***** EXCERPTED PASSAGE

Materials and methods

Plant material, DNA extraction and sequencing

Leaf samples of M. omeiensis were collected from mature trees from wild populations on Emei Mountain (Sichuan, China). Leaf samples of M. nitida were collected from Nanjing Botanical Garden. Leaf samples of M. kachirachirai and M. sinica were collected from South China Botanical Garden. The plant materials were identified by Dr. Lei Zhang and the voucher specimens (collection numbers: LiuJQ-2019–123, LiuJQ-2019–168, LiuJQ-2019–050, and ZC-1906–7) were deposited in the herbarium of Sichuan University. The CPGs of 20 species spanning all sections within Magnoliaceae were obtained from the National Center of Bio-technology Information (NCBI, https://www.ncbi.nlm.nih.gov/). Liriodendron chinense and Liriodendron tulipifera were used as outgroups, and the two CPGs for these species were downloaded from NCBI (Table S4).

Total genomic DNA was extracted from silica gel‐dried leaves using a modified CTAB method [66] and treated with RNase (TransGen, China). The DNA samples were indexed by tags and pooled together in a single lane of a Genome Analyzer (Illumina HiSeq 2000) for sequencing at BGI-Shenzhen. Paired‐end reads (2 × 150 bp) were sequenced, and more than 4.0 Gb of reads were obtained for each sample.

Assembly and annotation

The raw Illumina reads were first filtered by removing paired-end reads that contained (i) adapter sequences, (ii) more than 10% N bases, and (iii) more than 50% of bases with a Phred quality score less than ten. The filtered reads were then assembled using NOVOPlasty version 4.0 [67] and the complete plastome sequence of Magnolia biondii Pamp. (KY085894) as a reference. These assemblies were manually inspected using Geneious Prime version 9.1.8 [68]. The genome was automatically annotated using Plann version 1.1 [69] based on the well-annotated plastome of M. insignis Wall. (KY921716). All annotated CPGs were submitted to GenBank (accession numbers: OL631157, OL631158, OL631159, and OL631160). The chloroplast genomes map was generated by OGDRAW version 1.2 [70].

Comparative analysis of the CPGs of subgenus Gynopodium species

The results of the comparative analysis of the CPGs of the six subgenus Gynopodium species were visualized using online mVISTA software [71] with the annotated CPG of M. omeiensis as the reference in Shuffle-LAGAN mode. Detection of structural variation was conducted using Mauve software [72] with M. omeiensis as the reference. The borders of the four different regions among the six CPGs were visualized using IRscope [73].

**********

» INSTRUCTIONS TO FOLLOW: Continue the methods section on Magnoliaceae chloroplast genomes from the point where it ends.

***** ENTRIES SHOWN

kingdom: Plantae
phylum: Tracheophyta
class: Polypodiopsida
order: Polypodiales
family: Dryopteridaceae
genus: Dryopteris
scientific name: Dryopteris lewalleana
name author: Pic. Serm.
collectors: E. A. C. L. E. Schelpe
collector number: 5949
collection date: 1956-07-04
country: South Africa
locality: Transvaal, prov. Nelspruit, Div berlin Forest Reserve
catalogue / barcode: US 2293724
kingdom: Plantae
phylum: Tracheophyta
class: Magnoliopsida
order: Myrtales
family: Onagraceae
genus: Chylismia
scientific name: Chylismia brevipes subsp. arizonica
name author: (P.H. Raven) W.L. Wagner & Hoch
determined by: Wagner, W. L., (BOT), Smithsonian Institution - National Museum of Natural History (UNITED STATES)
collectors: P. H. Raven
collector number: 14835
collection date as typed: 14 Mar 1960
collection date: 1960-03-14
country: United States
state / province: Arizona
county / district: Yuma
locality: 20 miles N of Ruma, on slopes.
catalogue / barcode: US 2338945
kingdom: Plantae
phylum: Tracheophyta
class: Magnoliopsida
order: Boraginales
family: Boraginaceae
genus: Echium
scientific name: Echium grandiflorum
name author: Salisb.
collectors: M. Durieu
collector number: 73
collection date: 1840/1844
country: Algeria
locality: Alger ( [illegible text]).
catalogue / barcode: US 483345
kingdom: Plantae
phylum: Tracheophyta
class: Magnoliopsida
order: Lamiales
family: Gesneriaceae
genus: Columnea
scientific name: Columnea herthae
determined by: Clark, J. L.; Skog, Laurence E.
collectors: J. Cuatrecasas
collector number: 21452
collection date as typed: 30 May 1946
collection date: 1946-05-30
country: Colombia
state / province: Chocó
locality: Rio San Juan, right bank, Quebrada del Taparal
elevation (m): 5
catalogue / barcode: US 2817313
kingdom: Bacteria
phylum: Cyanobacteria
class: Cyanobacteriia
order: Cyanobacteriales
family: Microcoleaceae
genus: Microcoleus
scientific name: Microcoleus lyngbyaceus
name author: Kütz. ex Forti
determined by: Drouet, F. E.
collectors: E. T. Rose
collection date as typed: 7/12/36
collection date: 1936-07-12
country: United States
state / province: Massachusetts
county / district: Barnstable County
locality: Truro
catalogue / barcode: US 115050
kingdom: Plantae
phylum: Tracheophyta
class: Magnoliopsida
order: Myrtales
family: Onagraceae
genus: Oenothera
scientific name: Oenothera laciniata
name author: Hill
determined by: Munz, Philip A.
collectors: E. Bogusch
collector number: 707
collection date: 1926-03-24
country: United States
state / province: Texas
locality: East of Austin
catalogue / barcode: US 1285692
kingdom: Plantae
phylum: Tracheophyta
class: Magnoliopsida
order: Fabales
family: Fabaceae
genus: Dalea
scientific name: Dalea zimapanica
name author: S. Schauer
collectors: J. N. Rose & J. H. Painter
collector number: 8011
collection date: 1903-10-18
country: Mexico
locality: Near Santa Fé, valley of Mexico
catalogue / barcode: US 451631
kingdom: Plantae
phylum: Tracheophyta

**********

» TASK RESULT:
Repeat structure and highly variable regions analysis

The online software REPuter [26] was used to identify repeat sequences (forward, reverse, complement, and palindromic) in CPGs with default parameters. Simple sequence repeats were examined using MISA-web [74] with minimal repeat numbers of 8, 5, 4, 3, 3, and 3 for mono-, di-, tri-, tetra-, penta-, and hexa-nucleotide repeats, respectively. To identify highly variable regions, polymorphic sites and nucleotide diversity (Pi) in the six MAFFT-aligned CPGs were assessed using a sliding window analysis in DNAsp v6.12.03, with a 200-bp step size and a 600-bp window length [75]. Regions in the CPGs with numbers of polymorphic sites greater than the sum of the average and double the standard deviation were considered highly variable regions [76]. Then we estimated the number of haplotypes, haplotype diversity, parsimony informative sites, and singleton sites to detect the discriminatory power of highly variable regions using DnaSP v6.12.03 [75].

Phylogenetic analysis

Phylogenies were reconstructed using maximum likelihood (ML) and Bayesian inference (BI) analyses with the complete CPGs of 20 Magnolia species and two Liriodendron species (Table S4). ML analysis was conducted in RAxML [77] using the GTRGAMMA model and 1000 bootstrap (BS) replicates. BI analysis was conducted in Mrbayes v 3.2.6 [78], with four independent Markov chain Monte Carlo analysis runs for 1,000,000 generations each. PartitionFinder was used to determine the optimal partitioning scheme [79]. Priors were set to default values, and trees were sampled every 1,000 generations, with the first 25% discarded as burn-in. The consensus tree was calculated from trees sampled after reaching likelihood convergence, and the posterior probabilities (PPs) of the tree nodes were calculated.